Tuesday, September 23, 2008

They'll always get richer

We all have 700 billion reasons to be mad this week.


The federal government is bailing out Wall Street firms who gambled in the financial markets, reaped huge profits over the last 10 years and are now feeling the pain. They created a mess which will take an estimated $700 billion to fix and it will cost each of us about $10,000 to make it a reality. That's right, every taxpayer, according to one member of the U.S. Senate, will have to fork over in taxes a hefty sum to ensure that Wall Street doesn't collapse.


This would not be a problem if we raked in the type of dough that some financial services gurus have been bringing home for the past decade. But for us regular working types, that probably hasn't been the case.

Our country is run by the wealthy and it's understandable that policy protects those with fat bank accounts. Unfortunate, but understandable.

Wednesday. President George Bush went on national television to rally support for the bailout, which, if history is the precursor to wisdom, tells us that this is a horrible idea. Remember his pleas for support of the war in Iraq? If Bush wants us to support it, we probably shouldn't. That's not a partisan statement -- I'm independent -- but a comment about his track record.

I recall him saying earlier this year that our problems can be traced back to the fact that we built too many houses. Somewhere along the line he must have had an epiphany.

Fortunately, on Thursday support for the bailout seemed to run up against a roadblock. Maybe now we can start looking at a way to make those whose greed steered them, and ultimately millions of Americans, down the wrong path, learn from their mistakes.

I say we come up with a formula to allow the private sector to sort this all out. Make those mighty Wall Street firms who are struggling get loans from stronger, smaller investors. We could incentivize the smaller firms to lend money with ownership stakes and reasonable interest rates that would benefit them in the end and bring more wealth to more people. This would be significant progress over helping those who have long enjoyed considerable wealth from continuing to enjoy golden parachutes when things go awry and lives of luxury when they don't.

Saturday, September 13, 2008

Where's our slice?

I don't know whether you had an opportunity to catch this bit of news, although I suspect you didn't. I have the benefit of working with local data guru Kurt Metzger at United Way who turned me on to a release about dollars raining down from Washington to help distressed communities and looked forward to reading about it because -- obviously -- Detroit falls into that category.
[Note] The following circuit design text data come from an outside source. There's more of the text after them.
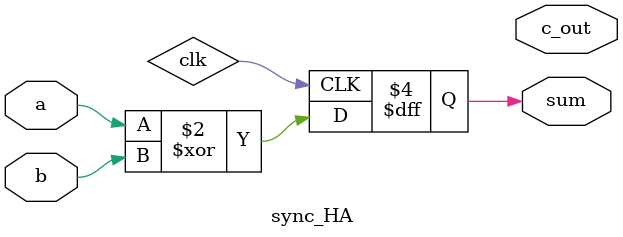
<source format=v>
module sync_HA(a,b,sum,c_out);
	input a,b;
	output sum, c_out;

always@(posedge clk)
   begin
      sum<=a^b;
      carry<=a&b;
   end 
endmodule

</source>
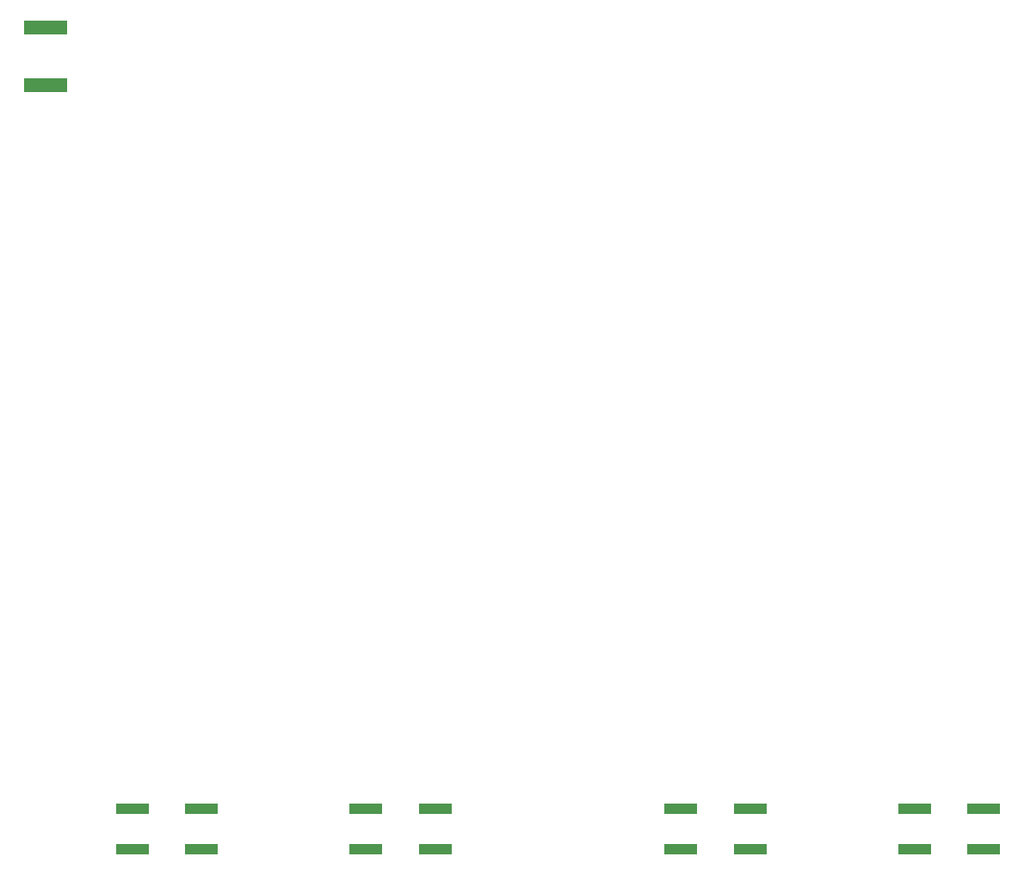
<source format=gbr>
G04 #@! TF.GenerationSoftware,KiCad,Pcbnew,(5.99.0-263-g133772e96)*
G04 #@! TF.CreationDate,2019-11-01T12:35:40+01:00*
G04 #@! TF.ProjectId,pocasicko,706f6361-7369-4636-9b6f-2e6b69636164,1*
G04 #@! TF.SameCoordinates,Original*
G04 #@! TF.FileFunction,Paste,Top*
G04 #@! TF.FilePolarity,Positive*
%FSLAX46Y46*%
G04 Gerber Fmt 4.6, Leading zero omitted, Abs format (unit mm)*
G04 Created by KiCad (PCBNEW (5.99.0-263-g133772e96)) date 2019-11-01 12:35:40*
%MOMM*%
%LPD*%
G04 APERTURE LIST*
%ADD10R,4.200000X1.350000*%
%ADD11R,3.200000X1.000000*%
G04 APERTURE END LIST*
D10*
X102100000Y-55175000D03*
X102100000Y-60825000D03*
D11*
X194400000Y-136000000D03*
X187600000Y-136000000D03*
X187600000Y-132000000D03*
X194400000Y-132000000D03*
X171400000Y-136000000D03*
X164600000Y-136000000D03*
X164600000Y-132000000D03*
X171400000Y-132000000D03*
X140400000Y-136000000D03*
X133600000Y-136000000D03*
X133600000Y-132000000D03*
X140400000Y-132000000D03*
X117400000Y-136000000D03*
X110600000Y-136000000D03*
X110600000Y-132000000D03*
X117400000Y-132000000D03*
M02*

</source>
What surprised me is that the U.S. Treasury approved the appropriation of more than $54 million to organizations across the country dedicated to helping folks in communities that are economically challenged, and not a cent went to an organization in Detroit.


The only Detroit-area agency that got any money from Treasury’s Community Development Financial Institutions (CDFI) Fund was the Wayne County Community Action Agency in Wyandotte, which was awarded over $87,000. A second Michigan agency, in Flint, also was included in the group of 89 organizations awarded funds.


I'm surprised because if you work as an elected official in Congress and there's a federal agency willing to dole out money to help communities, you're typically interested in figuring out how large a chunk of the dough you can direct toward your constituency. Given our community's dire straits, you'd think that our elected representatives on Capital Hill would have at least carved out a slice for Detroit and adjacent communities suffering similarly, right?


Instead we got nada coming back to Detroit. That is beyond disappointing to me because we're a few years into the regime of the most powerful group of leaders in the United States Senate and House of Representatives that we will see in my lifetime. In short, southeast Michigan has juice on Capital Hill right now in Levin, Conyers, Kilpatrick, Stabenow et al, but I'm a little disappointed at how that power has failed to prove fruitful for our region.


Maybe the problems confronting Detroit's mayor and city council have limited the ability of our federal legislators to bring back dollars for community revitalization. I don't know. One thing I'm sure of, however, is that we should expect more. The problems Detroit is facing is a direct result of not expecting more of out leadership on the local level. Now I'm wondering whether the problems aren't being compounded by not demanding more our leaders at the federal level. I think we deserve a larger piece of the pie.